Re: Chihuly Collection may be moved June 17
Art would be perfect at Pier
There can't be a better place for the Chihuly Collection to make its new home than the St. Petersburg Pier. I personally would like to see the Pier remain as it is.
It was a huge mistake to close the Pier when they did. It could still be open while deciding what should become of it. I have so many memories of watching the St. Pete skyline in the sunset from atop the Pier. There is nowhere else to get that splendid view.
How great it would be to see it reopened along with the Chihuly artwork. If it can't be maintained as it is, at least consider the Chihuly in the new plans — a perfect solution for its search for a new home.
Barbara Specht, St. Petersburg
Re: Greenlight buses tote opportunity editorial, June 27
A tax hike won't help most
While big business and developers will certainly benefit from Greenlight Pinellas, remember that our sales tax will rise to the highest in the state, at 8 percent. You tell me how poor and middle-class people who live paycheck to paycheck can afford more taxes for a multimillion-dollar project that won't benefit the majority of Pinellas County residents.
Trust me, when it comes to new, higher taxes, we the people (opponents of Greenlight) will speak loudly and clearly come referendum time. Also, residents will speak loudly and clearly on the marijuana debate.
So, the Times can print 10 to 12 articles a week telling us how it supports higher taxes, but printing letters like mine will show whether you let opponents get their opinions heard.

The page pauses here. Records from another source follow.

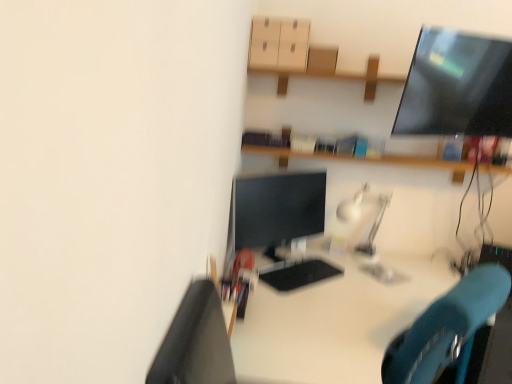
Question: From the image's perspective, does white glossy desk at center appear lower than matte cardboard drawer at upper center?

Choices:
 (A) no
 (B) yes

Answer: (B)

Question: From a real-world perspective, is white glossy desk at center physically below matte cardboard drawer at upper center?

Choices:
 (A) no
 (B) yes

Answer: (B)

Question: Can you confirm if white glossy desk at center is positioned to the right of matte cardboard drawer at upper center?

Choices:
 (A) no
 (B) yes

Answer: (B)

Question: Is white glossy desk at center further to camera compared to matte cardboard drawer at upper center?

Choices:
 (A) yes
 (B) no

Answer: (B)

Question: Is white glossy desk at center next to matte cardboard drawer at upper center?

Choices:
 (A) yes
 (B) no

Answer: (B)

Question: Can you confirm if white glossy desk at center is thinner than matte cardboard drawer at upper center?

Choices:
 (A) yes
 (B) no

Answer: (B)

Question: Is matte black monitor at center beside matte cardboard drawer at upper center?

Choices:
 (A) yes
 (B) no

Answer: (B)

Question: From the image's perspective, is matte black monitor at center beneath matte cardboard drawer at upper center?

Choices:
 (A) no
 (B) yes

Answer: (B)

Question: Is matte cardboard drawer at upper center inside matte black monitor at center?

Choices:
 (A) yes
 (B) no

Answer: (B)

Question: Is matte black monitor at center positioned before matte cardboard drawer at upper center?

Choices:
 (A) yes
 (B) no

Answer: (A)

Question: Can you confirm if matte black monitor at center is thinner than matte cardboard drawer at upper center?

Choices:
 (A) no
 (B) yes

Answer: (B)

Question: From the image's perspective, does matte black monitor at center appear higher than matte cardboard drawer at upper center?

Choices:
 (A) no
 (B) yes

Answer: (A)

Question: Is matte black monitor at center far from white glossy desk at center?

Choices:
 (A) no
 (B) yes

Answer: (A)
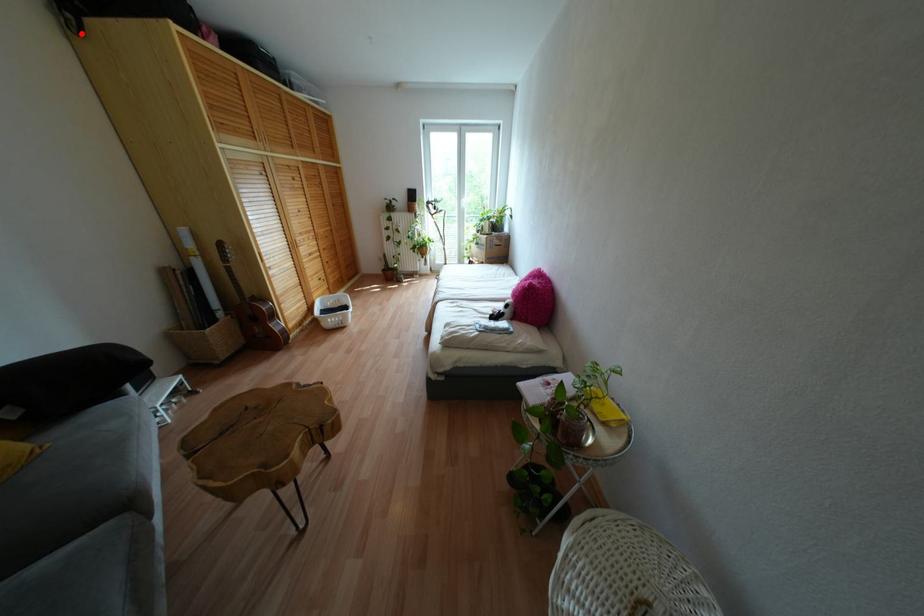
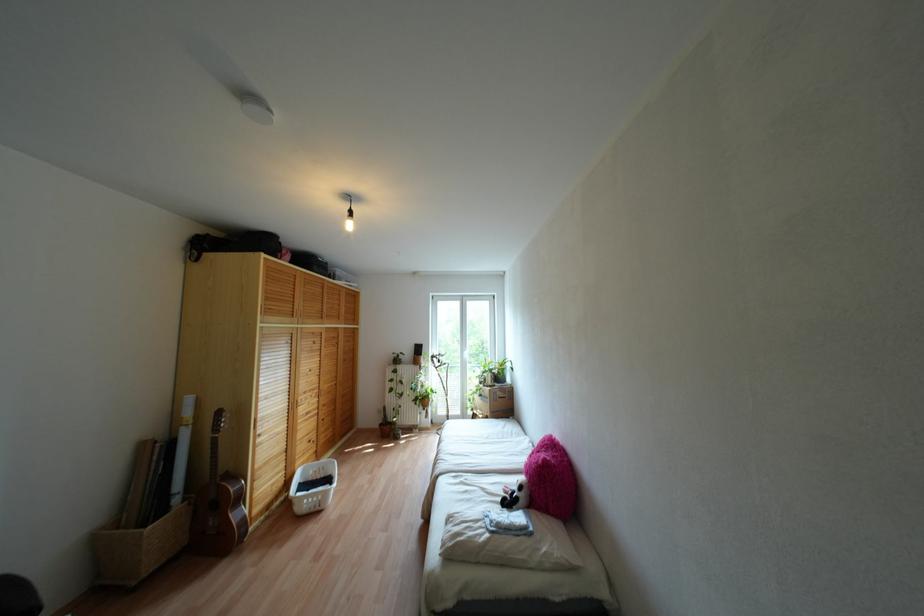
Find the pixel in the second image that matches the highlighted location in the first image.

(196, 260)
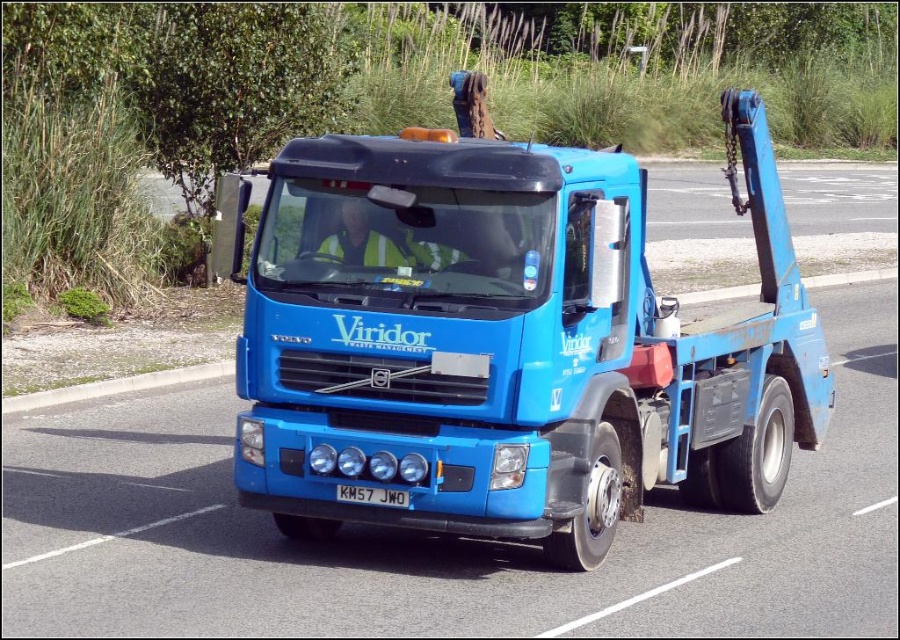
Find the location of a particular element. This screenshot has height=640, width=900. blue matte tow truck at center is located at coordinates (509, 342).

Who is higher up, blue matte tow truck at center or blue metallic truck at center?

blue matte tow truck at center is higher up.

Is point (411, 212) in front of point (608, 595)?

Yes, it is.

Locate an element on the screen. The height and width of the screenshot is (640, 900). blue matte tow truck at center is located at coordinates (509, 342).

Does blue metallic truck at center have a lesser width compared to black metal/license plate at center?

No, blue metallic truck at center is not thinner than black metal/license plate at center.

Does blue metallic truck at center appear on the right side of black metal/license plate at center?

Indeed, blue metallic truck at center is positioned on the right side of black metal/license plate at center.

The width and height of the screenshot is (900, 640). What do you see at coordinates (436, 538) in the screenshot?
I see `blue metallic truck at center` at bounding box center [436, 538].

Identify the location of blue metallic truck at center. (436, 538).

Does blue matte tow truck at center appear on the left side of black metal/license plate at center?

No, blue matte tow truck at center is not to the left of black metal/license plate at center.

Can you confirm if blue matte tow truck at center is wider than black metal/license plate at center?

In fact, blue matte tow truck at center might be narrower than black metal/license plate at center.

Image resolution: width=900 pixels, height=640 pixels. Find the location of `blue matte tow truck at center`. blue matte tow truck at center is located at coordinates (509, 342).

This screenshot has width=900, height=640. Find the location of `blue matte tow truck at center`. blue matte tow truck at center is located at coordinates (509, 342).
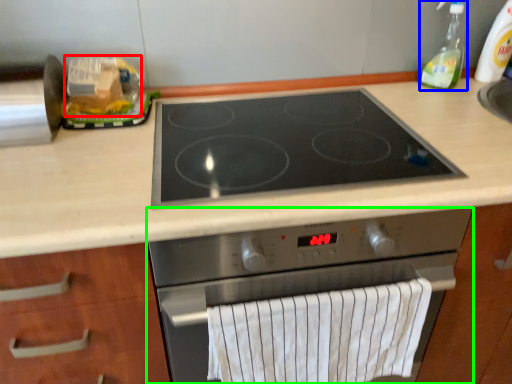
Question: Estimate the real-world distances between objects in this image. Which object is farther from food (highlighted by a red box), soap dispenser (highlighted by a blue box) or kitchen appliance (highlighted by a green box)?

Choices:
 (A) soap dispenser
 (B) kitchen appliance

Answer: (A)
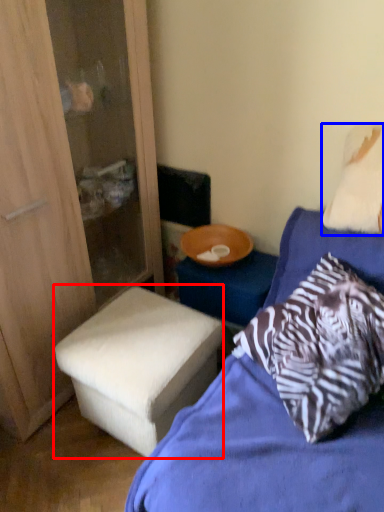
Question: Which object appears closest to the camera in this image, stool (highlighted by a red box) or pillow (highlighted by a blue box)?

Choices:
 (A) stool
 (B) pillow

Answer: (B)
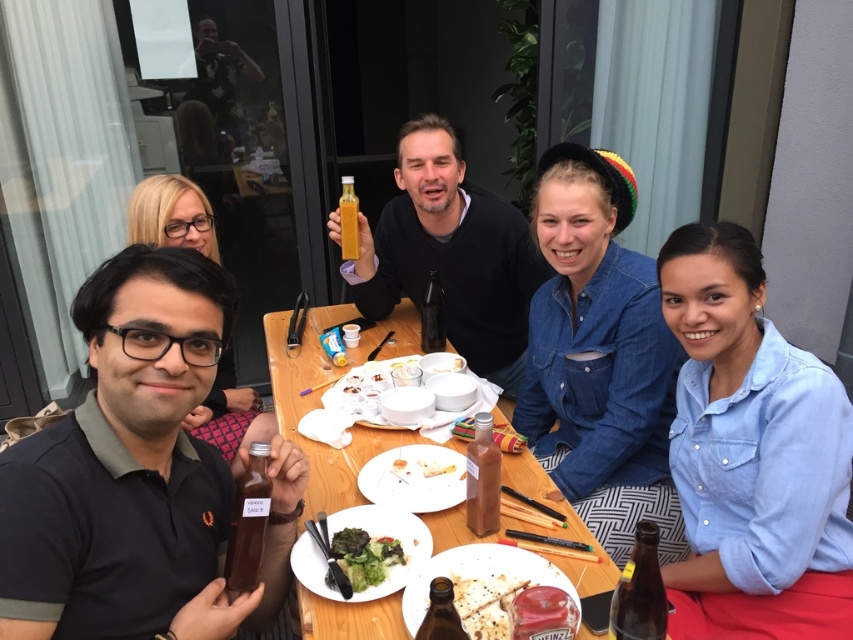
Looking at the table with the green leafy salad at center and the clear glass bottle at center, which item is positioned to the right of the other?

The clear glass bottle at center is to the right of the green leafy salad at center because the salad is to the left of the bottle.

You are sitting at the wooden table outdoors and want to place a new item between the two points labeled point (242, 540) and point (451, 468). According to the scene description, which point should the item be closer to in order to be placed in front of the other?

The item should be placed closer to point (451, 468) because point (242, 540) is in front of point (451, 468). Therefore, placing the item near point (451, 468) would position it behind point (242, 540), fulfilling the requirement of being between them with the specified front relationship.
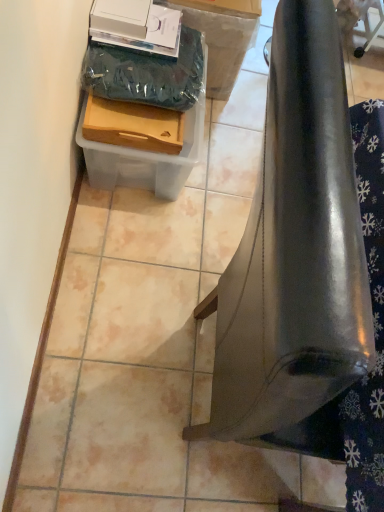
Locate an element on the screen. The height and width of the screenshot is (512, 384). free space to the right of clear plastic container at lower left, placed as the 2th box when sorted from front to back is located at coordinates (211, 207).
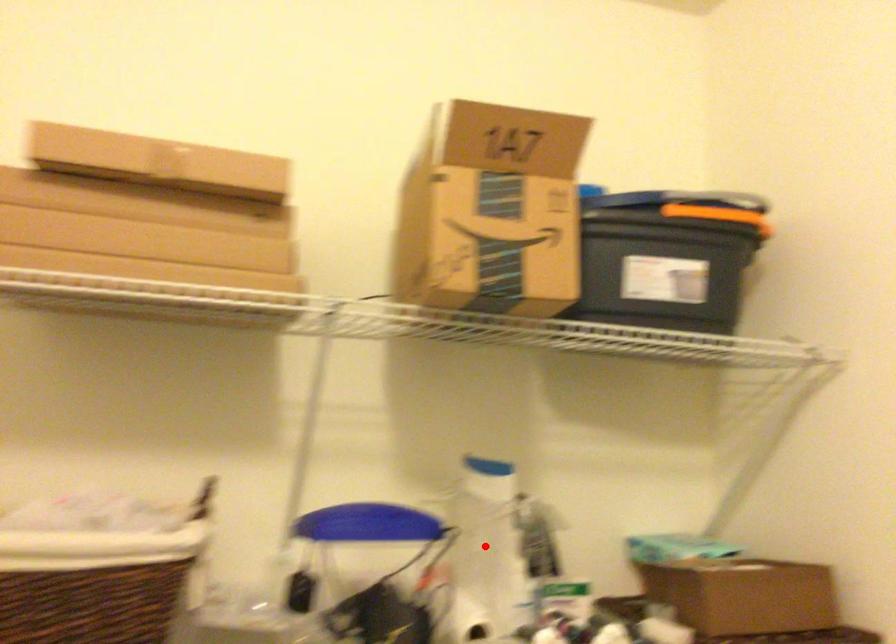
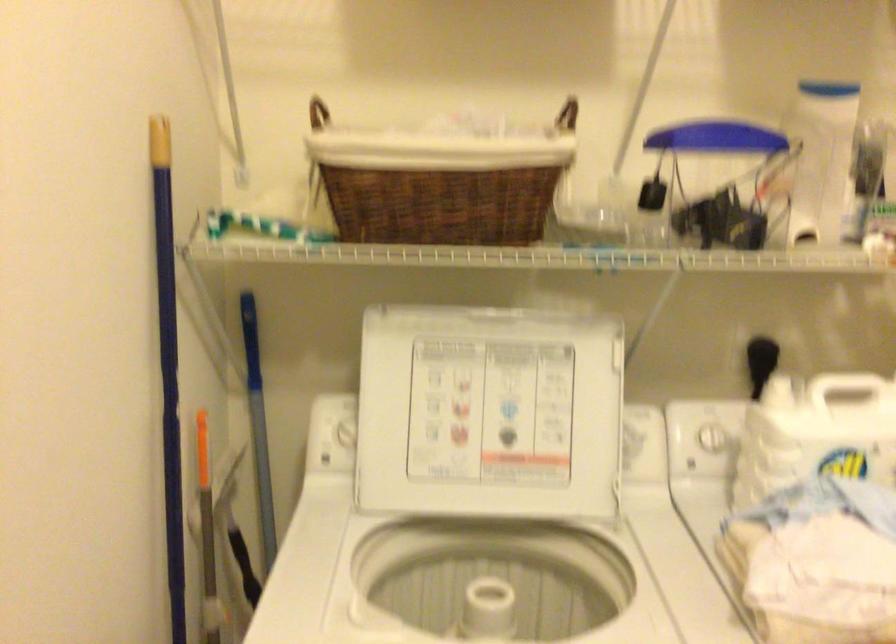
Where in the second image is the point corresponding to the highlighted location from the first image?

(821, 158)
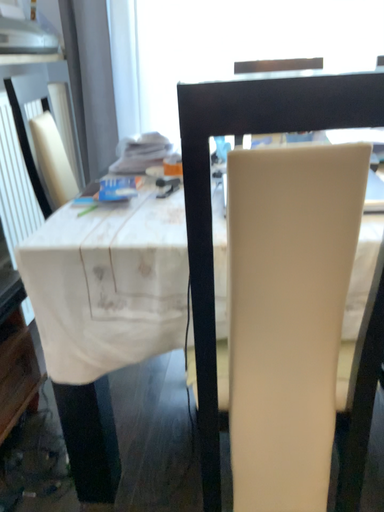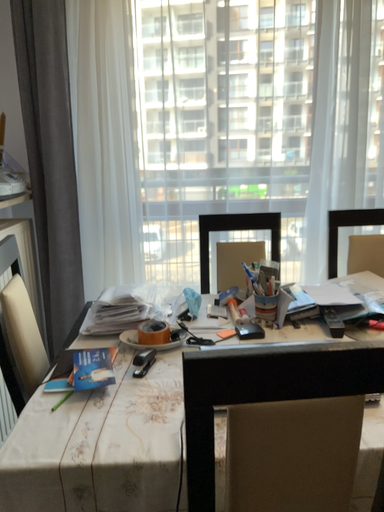
Question: Which way did the camera rotate in the video?

Choices:
 (A) rotated right
 (B) rotated left

Answer: (A)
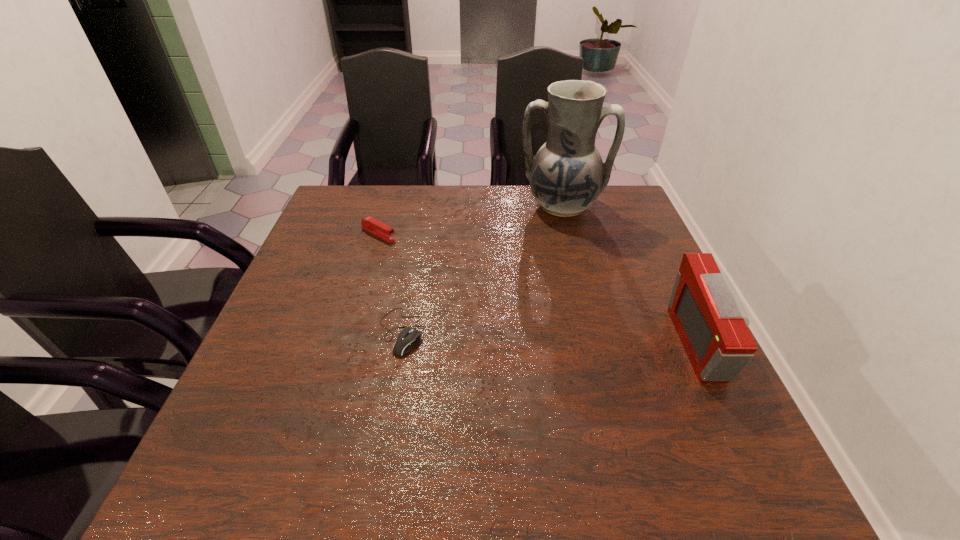
This screenshot has height=540, width=960. I want to click on the second object from left to right, so click(x=408, y=337).

Locate an element on the screen. the shortest object is located at coordinates (408, 337).

Where is `camera`? This screenshot has width=960, height=540. camera is located at coordinates (710, 320).

Identify the location of the third shortest object. This screenshot has width=960, height=540. pyautogui.click(x=710, y=320).

This screenshot has width=960, height=540. I want to click on pitcher, so click(x=567, y=175).

This screenshot has height=540, width=960. I want to click on the third object from left to right, so click(567, 175).

Image resolution: width=960 pixels, height=540 pixels. Identify the location of the leftmost object. (370, 224).

You are a GUI agent. You are given a task and a screenshot of the screen. Output one action in this format:
    pyautogui.click(x=<x>, y=<y>)
    Task: Click on the stapler
    The height and width of the screenshot is (540, 960).
    Given the screenshot: What is the action you would take?
    pyautogui.click(x=370, y=224)

This screenshot has width=960, height=540. Find the location of `free spot located 0.280m on the right of the computer mouse`. free spot located 0.280m on the right of the computer mouse is located at coordinates (553, 332).

Find the location of a particular element. Image resolution: width=960 pixels, height=540 pixels. vacant position located on the front-facing side of the third object from left to right is located at coordinates click(548, 283).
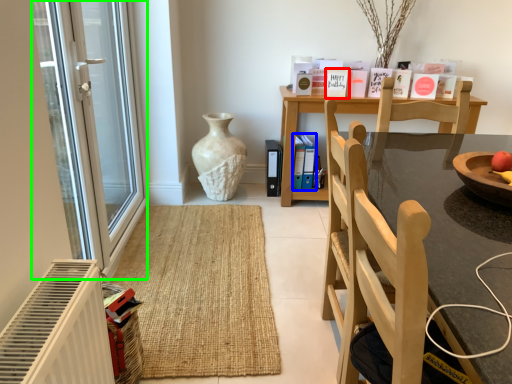
Question: Considering the real-world distances, which object is farthest from book (highlighted by a red box)? book (highlighted by a blue box) or glass door (highlighted by a green box)?

Choices:
 (A) book
 (B) glass door

Answer: (B)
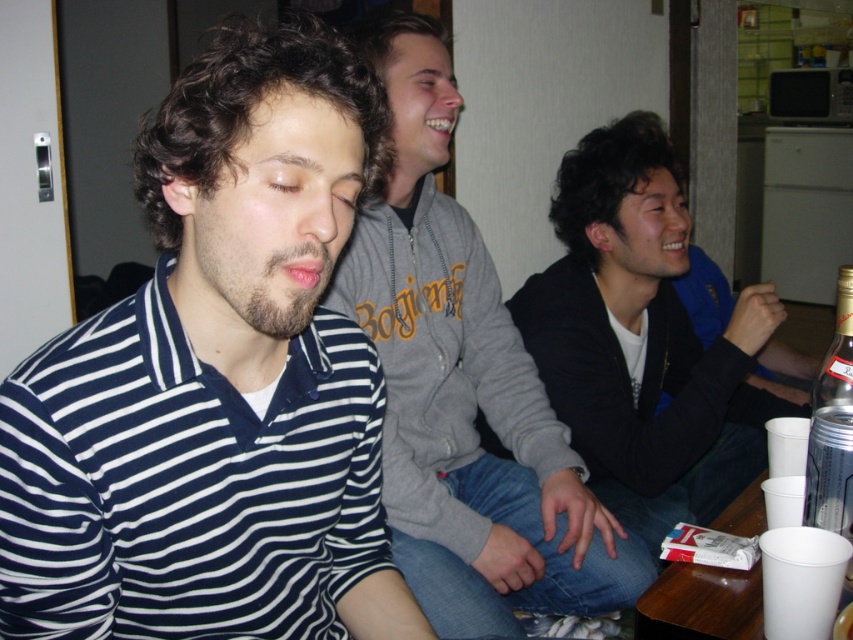
Is point (329, 525) positioned after point (842, 381)?

No.

Between point (350, 122) and point (836, 307), which one is positioned in front?

Point (350, 122) is in front.

This screenshot has width=853, height=640. What do you see at coordinates (218, 381) in the screenshot?
I see `striped cotton shirt at center` at bounding box center [218, 381].

I want to click on striped cotton shirt at center, so (218, 381).

Looking at this image, between striped cotton shirt at center and gray fleece sweatshirt at center, which one appears on the right side from the viewer's perspective?

gray fleece sweatshirt at center is more to the right.

Is striped cotton shirt at center closer to the viewer compared to gray fleece sweatshirt at center?

That is True.

Identify the location of striped cotton shirt at center. The height and width of the screenshot is (640, 853). (218, 381).

You are a GUI agent. You are given a task and a screenshot of the screen. Output one action in this format:
    pyautogui.click(x=<x>, y=<y>)
    Task: Click on the gray fleece sweatshirt at center
    This screenshot has height=640, width=853.
    Given the screenshot: What is the action you would take?
    pyautogui.click(x=463, y=387)

Can you confirm if gray fleece sweatshirt at center is wider than black matte jacket at center?

No.

Which is in front, point (422, 326) or point (718, 436)?

Point (422, 326) is more forward.

Locate an element on the screen. The width and height of the screenshot is (853, 640). gray fleece sweatshirt at center is located at coordinates (463, 387).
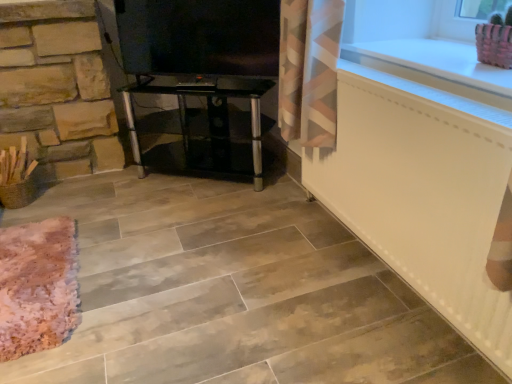
Question: From the image's perspective, relative to white glossy counter top at upper right, is white matte radiator at lower right above or below?

Choices:
 (A) below
 (B) above

Answer: (A)

Question: Would you say white matte radiator at lower right is to the left or to the right of white glossy counter top at upper right in the picture?

Choices:
 (A) left
 (B) right

Answer: (A)

Question: Which object is positioned closest to the white glossy counter top at upper right?

Choices:
 (A) black glass tv stand at center
 (B) white matte radiator at lower right
 (C) pink fabric basket at upper right

Answer: (B)

Question: Which object is positioned closest to the white matte radiator at lower right?

Choices:
 (A) pink fabric basket at upper right
 (B) black glass tv stand at center
 (C) white glossy counter top at upper right

Answer: (C)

John Evans, St. Petersburg
Humanity at the diner
I met a friend for an early dinner at Trip's Diner, a longtime favorite of mine on Dr. Martin Luther King Jr. Street N in St. Petersburg. Both of us are nurses and were meeting to discuss faith community nursing in our church. As we were eating, a man a few tables away from us started to choke. The crash of a water glass got our attention, and we rushed over, calling out for someone to call 911.
My friend started doing the Heimlich maneuver, but her arms barely reached around this very tall man's waist. Many people stepped in to help, and a man who had been sitting at an outdoor table came in and offered his "much longer arms." The choking man started to lose consciousness, and three or four of us lowered him to the ground while attempts at the Heimlich were ongoing. The Heimlich was ultimately successful, and the frightened diner was able to breathe.
The whole restaurant broke into applause, people high-fived, and "God bless you" was said many times. EMS arrived, and people went back to their tables. The manager thanked each person individually, and, a few minutes later, our server removed our bill from the table. Very quietly, Trip's bought dinner for everyone who helped.
In these days of negativity and complaints, I thought people should know about this wonderful moment of strangers working together to help someone in need, and the heartfelt response of Trip's management and staff. I have always loved their food and service. Now I admire their humanity.